• Exercise aim
Whatever the records say, repeat them exactly as given.
-- Data excerpts follows --
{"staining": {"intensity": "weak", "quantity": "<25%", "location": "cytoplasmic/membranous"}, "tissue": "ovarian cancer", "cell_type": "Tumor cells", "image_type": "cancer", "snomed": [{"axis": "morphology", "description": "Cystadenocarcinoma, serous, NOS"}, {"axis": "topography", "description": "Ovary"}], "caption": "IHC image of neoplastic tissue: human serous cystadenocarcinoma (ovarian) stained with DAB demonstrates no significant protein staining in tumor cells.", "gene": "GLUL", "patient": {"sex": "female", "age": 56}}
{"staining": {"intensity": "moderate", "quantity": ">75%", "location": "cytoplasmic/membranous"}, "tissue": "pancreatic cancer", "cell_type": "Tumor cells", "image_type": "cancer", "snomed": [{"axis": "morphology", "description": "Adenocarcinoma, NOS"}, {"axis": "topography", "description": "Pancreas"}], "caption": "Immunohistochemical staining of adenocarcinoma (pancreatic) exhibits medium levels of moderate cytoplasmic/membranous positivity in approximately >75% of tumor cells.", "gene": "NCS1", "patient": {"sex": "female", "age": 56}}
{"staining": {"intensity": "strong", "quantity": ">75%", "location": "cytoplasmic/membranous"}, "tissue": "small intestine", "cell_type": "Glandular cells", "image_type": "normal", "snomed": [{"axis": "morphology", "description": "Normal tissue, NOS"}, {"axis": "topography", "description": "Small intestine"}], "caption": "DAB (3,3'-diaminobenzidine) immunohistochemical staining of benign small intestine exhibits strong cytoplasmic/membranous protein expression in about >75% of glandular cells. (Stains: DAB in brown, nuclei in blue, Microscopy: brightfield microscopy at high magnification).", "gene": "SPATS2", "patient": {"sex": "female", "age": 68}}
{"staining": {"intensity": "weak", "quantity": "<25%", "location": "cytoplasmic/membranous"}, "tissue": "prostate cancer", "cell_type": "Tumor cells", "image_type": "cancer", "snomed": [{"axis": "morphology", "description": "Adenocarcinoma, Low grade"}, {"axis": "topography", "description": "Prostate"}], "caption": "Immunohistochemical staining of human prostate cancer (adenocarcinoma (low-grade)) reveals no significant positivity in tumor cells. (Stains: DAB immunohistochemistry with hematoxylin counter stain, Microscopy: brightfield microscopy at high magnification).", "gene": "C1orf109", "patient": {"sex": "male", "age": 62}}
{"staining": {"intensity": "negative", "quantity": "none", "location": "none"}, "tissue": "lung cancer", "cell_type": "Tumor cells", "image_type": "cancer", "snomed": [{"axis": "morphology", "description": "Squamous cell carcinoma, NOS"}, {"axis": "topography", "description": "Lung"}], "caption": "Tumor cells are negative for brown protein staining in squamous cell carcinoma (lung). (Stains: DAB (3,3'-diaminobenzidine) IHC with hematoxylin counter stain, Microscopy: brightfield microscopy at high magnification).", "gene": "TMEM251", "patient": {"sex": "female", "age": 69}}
-- Data excerpts concluded --
• Result of this exercise
{"staining": {"intensity": "weak", "quantity": "<25%", "location": "cytoplasmic/membranous"}, "tissue": "ovarian cancer", "cell_type": "Tumor cells", "image_type": "cancer", "snomed": [{"axis": "morphology", "description": "Cystadenocarcinoma, serous, NOS"}, {"axis": "topography", "description": "Ovary"}], "caption": "IHC image of neoplastic tissue: human serous cystadenocarcinoma (ovarian) stained with DAB demonstrates no significant protein staining in tumor cells.", "gene": "GLUL", "patient": {"sex": "female", "age": 56}}
{"staining": {"intensity": "moderate", "quantity": ">75%", "location": "cytoplasmic/membranous"}, "tissue": "pancreatic cancer", "cell_type": "Tumor cells", "image_type": "cancer", "snomed": [{"axis": "morphology", "description": "Adenocarcinoma, NOS"}, {"axis": "topography", "description": "Pancreas"}], "caption": "Immunohistochemical staining of adenocarcinoma (pancreatic) exhibits medium levels of moderate cytoplasmic/membranous positivity in approximately >75% of tumor cells.", "gene": "NCS1", "patient": {"sex": "female", "age": 56}}
{"staining": {"intensity": "strong", "quantity": ">75%", "location": "cytoplasmic/membranous"}, "tissue": "small intestine", "cell_type": "Glandular cells", "image_type": "normal", "snomed": [{"axis": "morphology", "description": "Normal tissue, NOS"}, {"axis": "topography", "description": "Small intestine"}], "caption": "DAB (3,3'-diaminobenzidine) immunohistochemical staining of benign small intestine exhibits strong cytoplasmic/membranous protein expression in about >75% of glandular cells. (Stains: DAB in brown, nuclei in blue, Microscopy: brightfield microscopy at high magnification).", "gene": "SPATS2", "patient": {"sex": "female", "age": 68}}
{"staining": {"intensity": "weak", "quantity": "<25%", "location": "cytoplasmic/membranous"}, "tissue": "prostate cancer", "cell_type": "Tumor cells", "image_type": "cancer", "snomed": [{"axis": "morphology", "description": "Adenocarcinoma, Low grade"}, {"axis": "topography", "description": "Prostate"}], "caption": "Immunohistochemical staining of human prostate cancer (adenocarcinoma (low-grade)) reveals no significant positivity in tumor cells. (Stains: DAB immunohistochemistry with hematoxylin counter stain, Microscopy: brightfield microscopy at high magnification).", "gene": "C1orf109", "patient": {"sex": "male", "age": 62}}
{"staining": {"intensity": "negative", "quantity": "none", "location": "none"}, "tissue": "lung cancer", "cell_type": "Tumor cells", "image_type": "cancer", "snomed": [{"axis": "morphology", "description": "Squamous cell carcinoma, NOS"}, {"axis": "topography", "description": "Lung"}], "caption": "Tumor cells are negative for brown protein staining in squamous cell carcinoma (lung). (Stains: DAB (3,3'-diaminobenzidine) IHC with hematoxylin counter stain, Microscopy: brightfield microscopy at high magnification).", "gene": "TMEM251", "patient": {"sex": "female", "age": 69}}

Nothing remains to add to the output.